There is a spotlight on the water. It is cast by the moon, smudged and hazy overhead, and yet managing to bathe the night - the theatre stage, the audience - in a white glow.
I'm sitting on an outcrop of rock by the water. I'm watching the ripples of water in the cove as they catch the moon's rays. I can hear fish surfacing to eat their evening snack. Or maybe it's just air bubbles bursting on the surface -- it's that quiet. I can hear an animal cleaning and scratching itself by the water's edge. I'm not sure how far away it is as it sounds so close. But I know the water to be easily 10 metres below me.
And suddenly I can see a large body skim through the spotlight and glide toward a shore shadowed from the moon by trees: a muskrat? I envy the muskrat its oneness with this moment. That THIS is the environment it claims as its own. It does not even need to claim -- it just is, and he is just going purposefully about its very ordinary business.

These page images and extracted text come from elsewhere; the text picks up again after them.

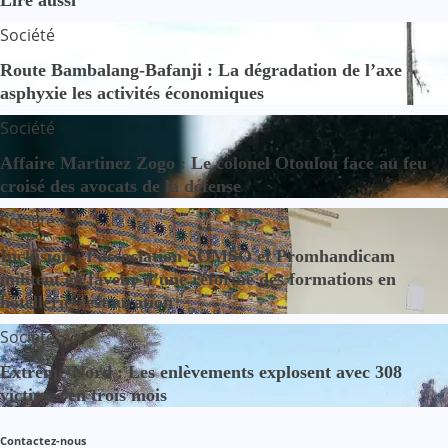
Société
Route Bambalang-Bafanji : La dégradation de l’axe
asphyxie les activités économiques
Société
Affaire Martinez Zogo : Le colonel Otoulou face au feu
croisé des avocats de la défense
Société
Inclusion : l’association SOMSO et Promhandicam
militent en faveur d’une réforme des formations en
hôtellerie-restauration
Société
Extrême-Nord : Les enlèvements explosent avec 308
victimes en trois mois
Contactez-nous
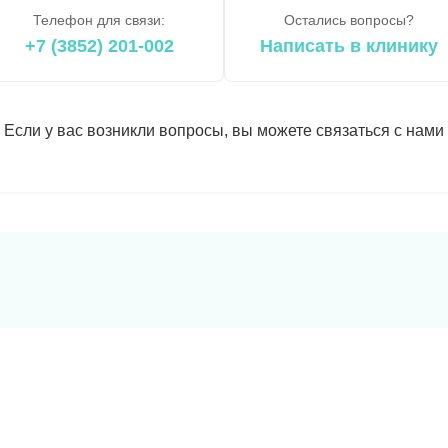
Телефон для связи:
Остались вопросы?
+7 (3852) 201-002
Написать в клинику
Если у вас возникли вопросы, вы можете связаться с нами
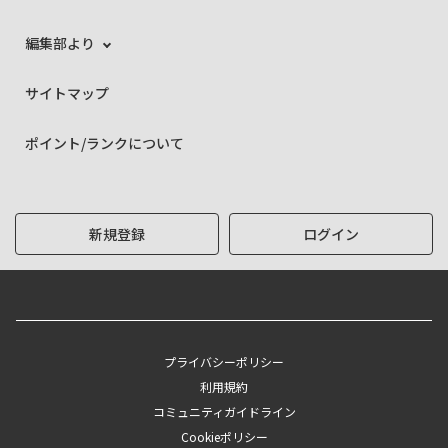
編集部より
サイトマップ
ポイント/ランクについて
新規登録
ログイン
プライバシーポリシー
利用規約
コミュニティガイドライン
Cookieポリシー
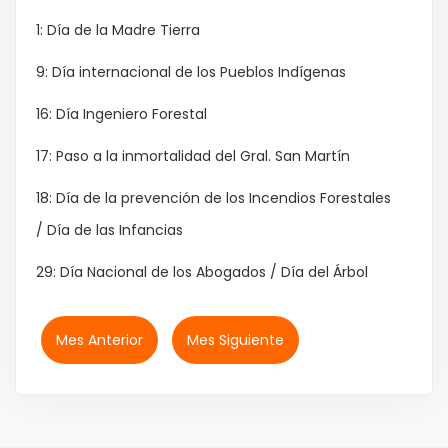
1: Día de la Madre Tierra
9: Día internacional de los Pueblos Indígenas
16: Día Ingeniero Forestal
17: Paso a la inmortalidad del Gral. San Martín
18: Día de la prevención de los Incendios Forestales
/ Día de las Infancias
29: Día Nacional de los Abogados / Día del Árbol
Mes Anterior
Mes Siguiente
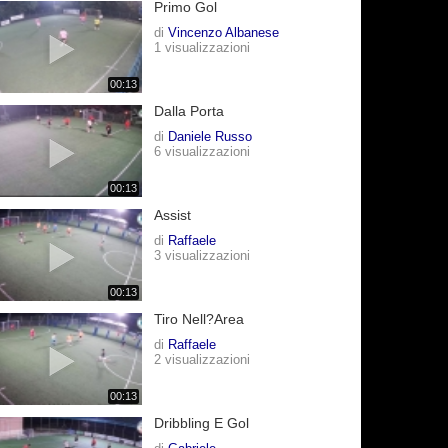
Primo Gol
di
Vincenzo Albanese
1 visualizzazioni
00:13
Dalla Porta
di
Daniele Russo
6 visualizzazioni
00:13
Assist
di
Raffaele
3 visualizzazioni
00:13
Tiro Nell?area
di
Raffaele
2 visualizzazioni
00:13
Dribbling E Gol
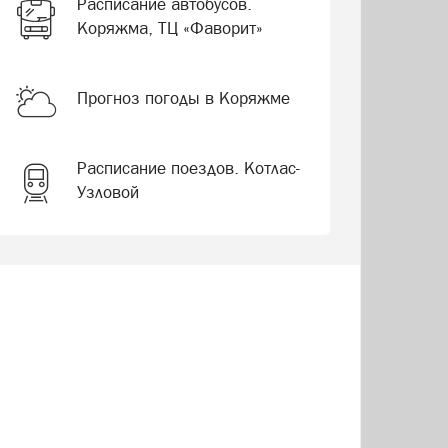
Расписание автобусов.
Коряжма, ТЦ «Фаворит»
Прогноз погоды в Коряжме
Расписание поездов. Котлас-
Узловой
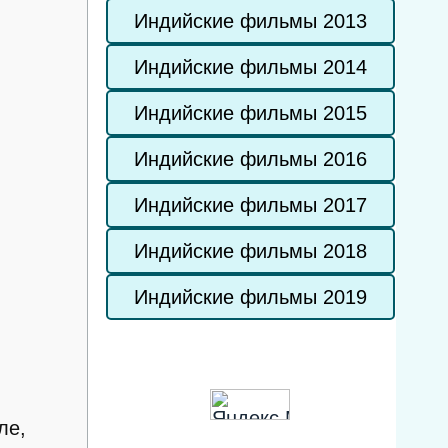
Индийские фильмы 2013
Индийские фильмы 2014
Индийские фильмы 2015
Индийские фильмы 2016
Индийские фильмы 2017
Индийские фильмы 2018
Индийские фильмы 2019
ле,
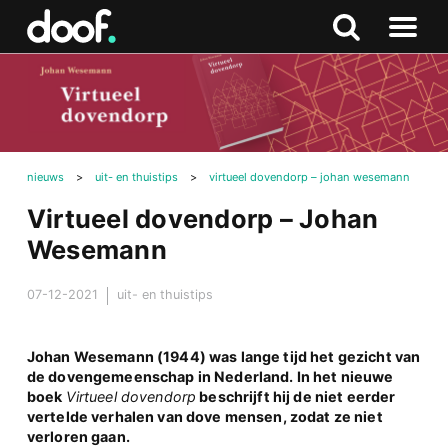
in
Doof.nl
Zoeken
Terug
Zoeken
Naar
naar
menu
boven
nieuws
>
uit- en thuistips
>
virtueel dovendorp – johan wesemann
Virtueel dovendorp – Johan
Wesemann
07-12-2021
uit- en thuistips
Johan Wesemann (1944) was lange tijd het gezicht van
de dovengemeenschap in Nederland. In het nieuwe
boek
Virtueel dovendorp
beschrijft hij de niet eerder
vertelde verhalen van dove mensen, zodat ze niet
verloren gaan.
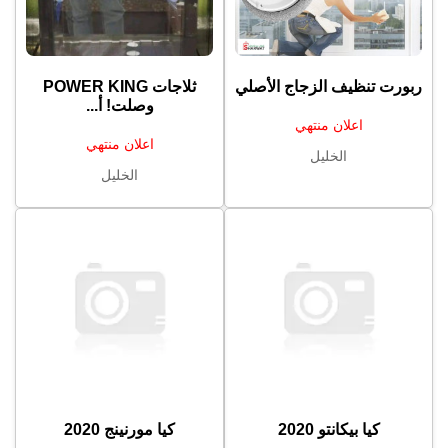
ربورت تنظيف الزجاج الأصلي
وصلت! أ...
اعلان منتهي
اعلان منتهي
الخليل
الخليل
كيا بيكانتو 2020
كيا مورنينج 2020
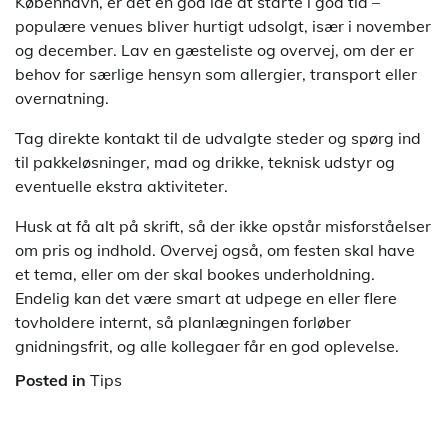
København, er det en god idé at starte i god tid –
populære venues bliver hurtigt udsolgt, især i november
og december. Lav en gæsteliste og overvej, om der er
behov for særlige hensyn som allergier, transport eller
overnatning.
Tag direkte kontakt til de udvalgte steder og spørg ind
til pakkeløsninger, mad og drikke, teknisk udstyr og
eventuelle ekstra aktiviteter.
Husk at få alt på skrift, så der ikke opstår misforståelser
om pris og indhold. Overvej også, om festen skal have
et tema, eller om der skal bookes underholdning.
Endelig kan det være smart at udpege en eller flere
tovholdere internt, så planlægningen forløber
gnidningsfrit, og alle kollegaer får en god oplevelse.
Posted in
Tips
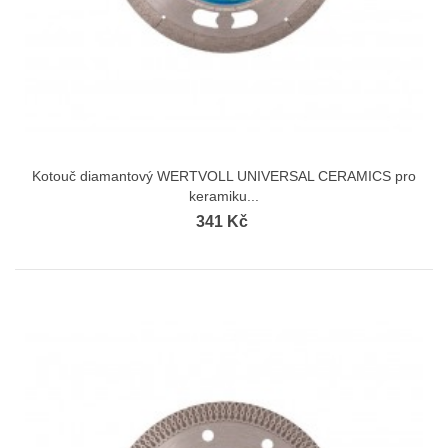
Kotouč diamantový WERTVOLL UNIVERSAL CERAMICS pro
keramiku...
341 Kč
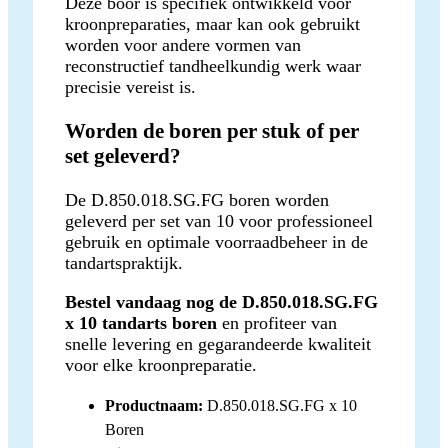
Deze boor is specifiek ontwikkeld voor
kroonpreparaties, maar kan ook gebruikt
worden voor andere vormen van
reconstructief tandheelkundig werk waar
precisie vereist is.
Worden de boren per stuk of per
set geleverd?
De D.850.018.SG.FG boren worden
geleverd per set van 10 voor professioneel
gebruik en optimale voorraadbeheer in de
tandartspraktijk.
Bestel vandaag nog de D.850.018.SG.FG
x 10 tandarts boren
en profiteer van
snelle levering en gegarandeerde kwaliteit
voor elke kroonpreparatie.
Productnaam:
D.850.018.SG.FG x 10
Boren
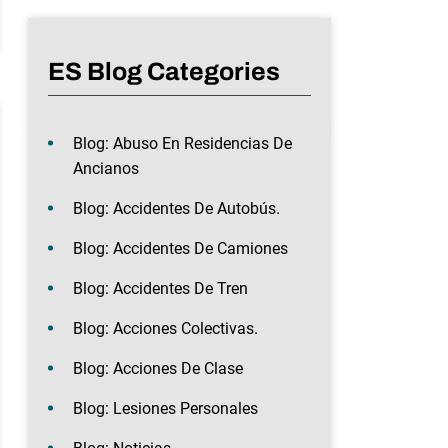
ES Blog Categories
Blog: Abuso En Residencias De
Ancianos
Blog: Accidentes De Autobús.
Blog: Accidentes De Camiones
Blog: Accidentes De Tren
Blog: Acciones Colectivas.
Blog: Acciones De Clase
Blog: Lesiones Personales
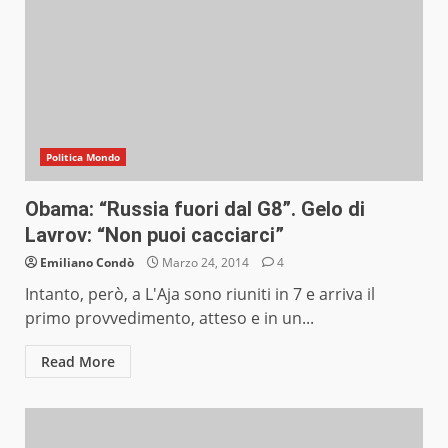
Politica Mondo
Obama: “Russia fuori dal G8”. Gelo di
Lavrov: “Non puoi cacciarci”
Emiliano Condò
Marzo 24, 2014
4
Intanto, però, a L'Aja sono riuniti in 7 e arriva il
primo provvedimento, atteso e in un...
Read More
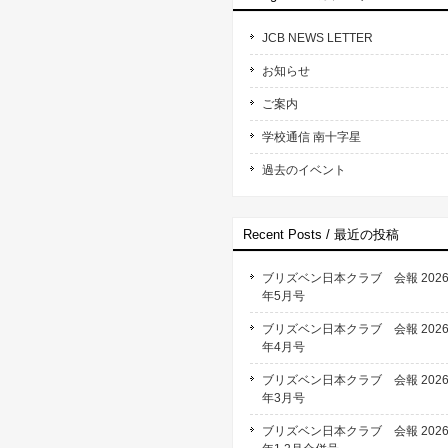
JCB NEWS LETTER
お知らせ
ご案内
学校通信 南十字星
過去のイベント
Recent Posts / 最近の投稿
ブリズベン日本クラブ 会報 202
年5月号
ブリズベン日本クラブ 会報 202
年4月号
ブリズベン日本クラブ 会報 202
年3月号
ブリズベン日本クラブ 会報 202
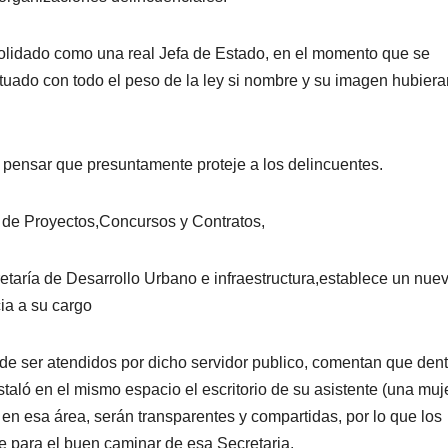
olidado como una real Jefa de Estado, en el momento que se
ctuado con todo el peso de la ley si nombre y su imagen hubiera
o pensar que presuntamente proteje a los delincuentes.
 de Proyectos,Concursos y Contratos,
taría de Desarrollo Urbano e infraestructura,establece un nue
cia a su cargo
 de ser atendidos por dicho servidor publico, comentan que den
staló en el mismo espacio el escritorio de su asistente (una muje
en esa área, serán transparentes y compartidas, por lo que los
e para el buen caminar de esa Secretaria.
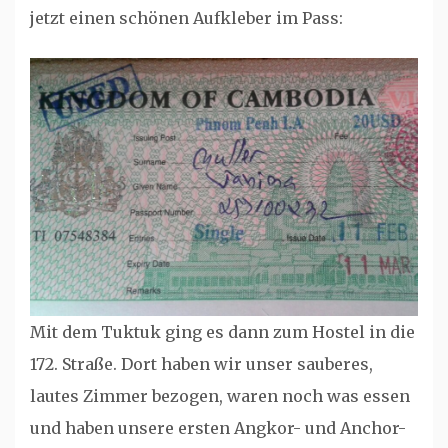
jetzt einen schönen Aufkleber im Pass:
Mit dem Tuktuk ging es dann zum Hostel in die
172. Straße. Dort haben wir unser sauberes,
lautes Zimmer bezogen, waren noch was essen
und haben unsere ersten Angkor- und Anchor-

And I'm thinking about my own life and how it is that I came to go about the daily business that I go about. How did it happen?
Can I claim to be as purposeful? I did in fact decide to buy a house. I did aspire to a job that is similar to the one I have in some ways. I did plan a wedding, choosing the man to whom I would become joined for the rest of my days.
Do I conduct my life as oblivious to the beauty that surrounds me? Only to envy an animal who couldn't fathom the natural wonder and serenity of its environment if it wanted to? I feel a tingle through my body, inspired by the muskrat, the silence, the moon.
I do not know what I'm choosing in my current daily life. But I suspect it is not nearly as important or satisfying as it could be.
I want to feel one with an environment. To have a natural place in it. I feel that I force and fidget uncomfortably in my world. I feel there must be more. I can do and be so much more and yet still enjoy my place -- enjoy my life -- and feel excited about it. Feel that I am doing what I'm supposed to be doing.
For now it is time to bring my contemplations inside by the fire. There is something about the glow within that ironwork - a glow that I must tend to keep alive - that makes me feel at home just now.